=== Records supplied ===
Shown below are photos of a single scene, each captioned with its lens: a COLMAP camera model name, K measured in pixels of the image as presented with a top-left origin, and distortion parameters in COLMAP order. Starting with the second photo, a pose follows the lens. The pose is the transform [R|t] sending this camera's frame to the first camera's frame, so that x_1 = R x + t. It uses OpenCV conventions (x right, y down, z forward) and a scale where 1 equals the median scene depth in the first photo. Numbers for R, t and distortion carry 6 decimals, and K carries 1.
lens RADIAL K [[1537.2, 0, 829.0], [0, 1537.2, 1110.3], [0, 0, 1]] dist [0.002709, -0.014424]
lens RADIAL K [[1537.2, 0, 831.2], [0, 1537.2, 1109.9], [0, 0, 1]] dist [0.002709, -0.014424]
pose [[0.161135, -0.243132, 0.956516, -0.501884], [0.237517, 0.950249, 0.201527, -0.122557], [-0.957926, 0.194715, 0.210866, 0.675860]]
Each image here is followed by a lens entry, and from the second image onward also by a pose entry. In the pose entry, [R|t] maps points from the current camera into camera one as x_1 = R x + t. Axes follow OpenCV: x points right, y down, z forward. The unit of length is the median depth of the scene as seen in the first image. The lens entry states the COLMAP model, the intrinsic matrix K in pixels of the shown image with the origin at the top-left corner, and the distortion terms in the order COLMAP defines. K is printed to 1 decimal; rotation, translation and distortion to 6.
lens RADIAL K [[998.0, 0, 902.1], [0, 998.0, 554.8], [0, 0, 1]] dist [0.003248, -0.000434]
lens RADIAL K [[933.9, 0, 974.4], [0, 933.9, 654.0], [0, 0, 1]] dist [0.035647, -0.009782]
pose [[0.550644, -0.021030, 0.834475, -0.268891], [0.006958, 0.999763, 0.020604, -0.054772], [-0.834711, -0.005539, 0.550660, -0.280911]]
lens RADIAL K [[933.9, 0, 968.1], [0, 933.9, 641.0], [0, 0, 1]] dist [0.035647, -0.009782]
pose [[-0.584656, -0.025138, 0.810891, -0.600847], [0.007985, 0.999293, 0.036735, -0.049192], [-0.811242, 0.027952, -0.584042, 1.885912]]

=== Assignment ===
Print out the whole of the material above exactly as it stands.

=== Answer area ===
Shown below are photos of a single scene, each captioned with its lens: a COLMAP camera model name, K measured in pixels of the image as presented with a top-left origin, and distortion parameters in COLMAP order. Starting with the second photo, a pose follows the lens. The pose is the transform [R|t] sending this camera's frame to the first camera's frame, so that x_1 = R x + t. It uses OpenCV conventions (x right, y down, z forward) and a scale where 1 equals the median scene depth in the first photo. Numbers for R, t and distortion carry 6 decimals, and K carries 1.
lens RADIAL K [[1537.2, 0, 829.0], [0, 1537.2, 1110.3], [0, 0, 1]] dist [0.002709, -0.014424]
lens RADIAL K [[1537.2, 0, 831.2], [0, 1537.2, 1109.9], [0, 0, 1]] dist [0.002709, -0.014424]
pose [[0.161135, -0.243132, 0.956516, -0.501884], [0.237517, 0.950249, 0.201527, -0.122557], [-0.957926, 0.194715, 0.210866, 0.675860]]
Each image here is followed by a lens entry, and from the second image onward also by a pose entry. In the pose entry, [R|t] maps points from the current camera into camera one as x_1 = R x + t. Axes follow OpenCV: x points right, y down, z forward. The unit of length is the median depth of the scene as seen in the first image. The lens entry states the COLMAP model, the intrinsic matrix K in pixels of the shown image with the origin at the top-left corner, and the distortion terms in the order COLMAP defines. K is printed to 1 decimal; rotation, translation and distortion to 6.
lens RADIAL K [[998.0, 0, 902.1], [0, 998.0, 554.8], [0, 0, 1]] dist [0.003248, -0.000434]
lens RADIAL K [[933.9, 0, 974.4], [0, 933.9, 654.0], [0, 0, 1]] dist [0.035647, -0.009782]
pose [[0.550644, -0.021030, 0.834475, -0.268891], [0.006958, 0.999763, 0.020604, -0.054772], [-0.834711, -0.005539, 0.550660, -0.280911]]
lens RADIAL K [[933.9, 0, 968.1], [0, 933.9, 641.0], [0, 0, 1]] dist [0.035647, -0.009782]
pose [[-0.584656, -0.025138, 0.810891, -0.600847], [0.007985, 0.999293, 0.036735, -0.049192], [-0.811242, 0.027952, -0.584042, 1.885912]]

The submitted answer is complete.